When the war began a year ago, Livingston added that she thought that the war might be over in a few days.
“But as time went on, I kept thinking no [the war may not end in a few days because] the Ukrainians are resilient people and determined. I really admire their resilience and fight for democracy,” she said.
“I have always said I’m not against all wars I am against stupid wars. I don’t think this one is stupid. I think this one is worth fighting, because it is for democracy.”
The Ukrainian War has hit some people at the vigil on a very emotional level.
Sharleen Leahey, a Somerville resident, said she has been against the war since she was 12-years-old.
“This is the most dangerous time in our lives including the Cuban missile crisis, and the near misses with the Soviet Union,” she said. “We will all be in the cross hairs if a nuclear war were to erupt. That is why we are here today to stop the escalation and call for immediate ceasefire and call for negotiations.”
Anna Mendlin, a Princeton resident, was born in Moscow and emigrated to the United States with her parents when she was in high school.
She has lived in the United States for 30 years and her husband is originally from Odesa, Ukraine.
“Our hearts are burned to the ground and devastated by the war in Ukraine. Anybody who speaks Russian is in a great state of trauma, shock and grief and we want to do anything we can,” Mendlin said.
“I’m in pain for friends, a few of them still in Russia, but a lot of them are spread throughout the world. Those who are from Russia are not looked at kindly around the world and this is our cross to bear in a sense.”
Calling negotiations and a ceasefire would be in the interest of Russia and China, according to Mendlin.
“If negotiations are held now, they are held on Putin’s conditions,” she said. “What this means is that [Russia] grabs whatever they got and whatever regions of Ukraine that has been forced into Russian hands are staying in Russian hands. If the lands occupied by Russia now stay in Russian hands, people will suffer enormously.
“What will happen is that they will take a break just like they took a break in 2014 and 2022. They will gather their supplies and put their entire economy on the war rails, and they will attack again.
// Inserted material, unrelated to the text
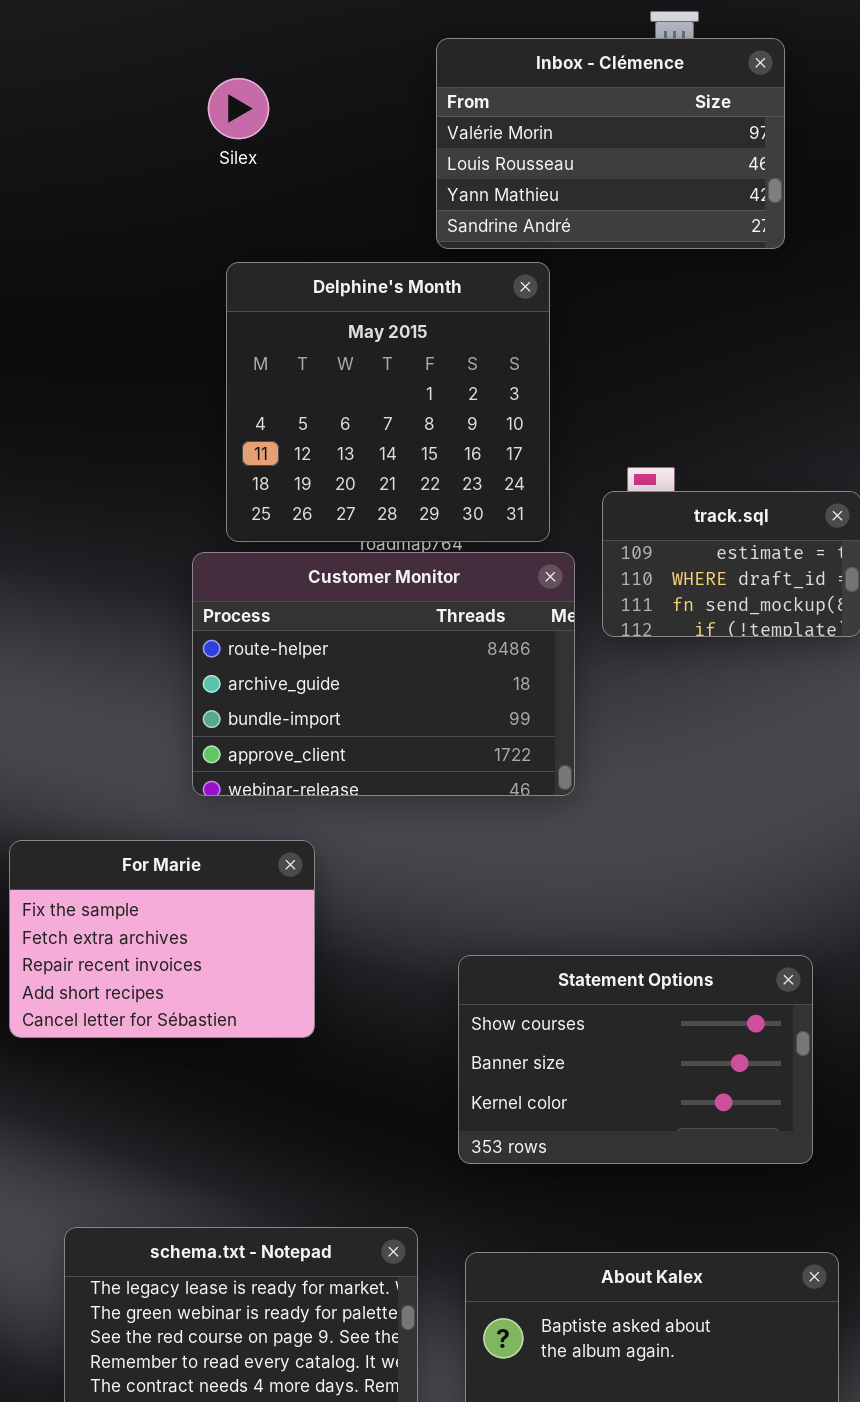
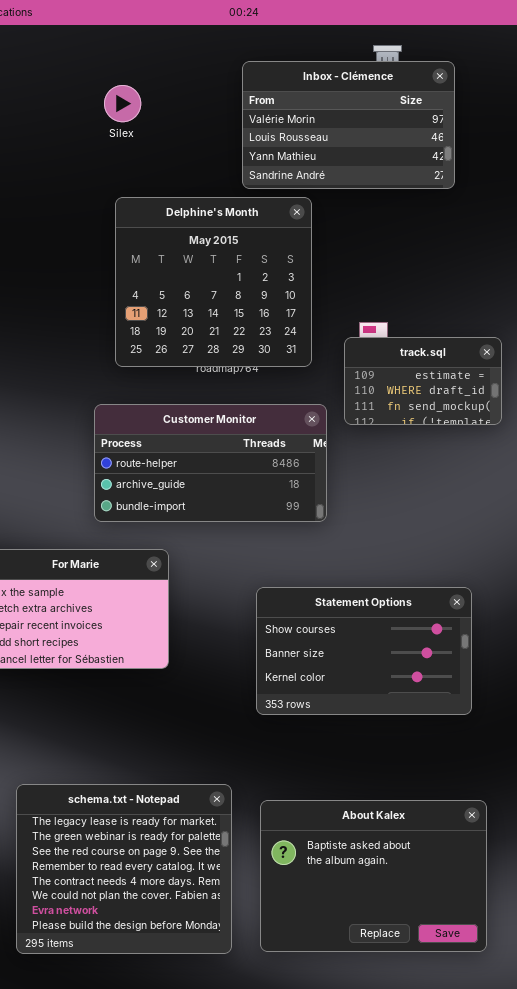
Customer Monitor: [192,552,575,796] -> [94,404,327,522], resized
Statement Options: [458,955,813,1164] -> [256,587,472,715], moved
These people do not stop, there is no morality and no good faith in negotiations.”
Mendlin said she also wants the United States to provide full-force support by providing fighter jets, tanks, military training and support to the greatest extent possible.
Princeton resident David Gelfgat is from Russia. He attended the vigil with others who are members of Princeton for Ukraine.
“We want Ukraine to prevail in this war. We support Ukrainian civilians and troops in their fight for freedom because we understand that this is existential war,” he said. “We must win and must crush this aggressive war.”
Princeton for Ukraine consists of people from Ukraine, Russia, Belarussia, and other countries, who support Ukraine, but are not pacifists, according to Gelfgat.
He added that they have raised more than $30,000 for medical supplies and have already made about eight shipments to Ukraine. The medical supplies included tourniquets, dressings, and chest seals.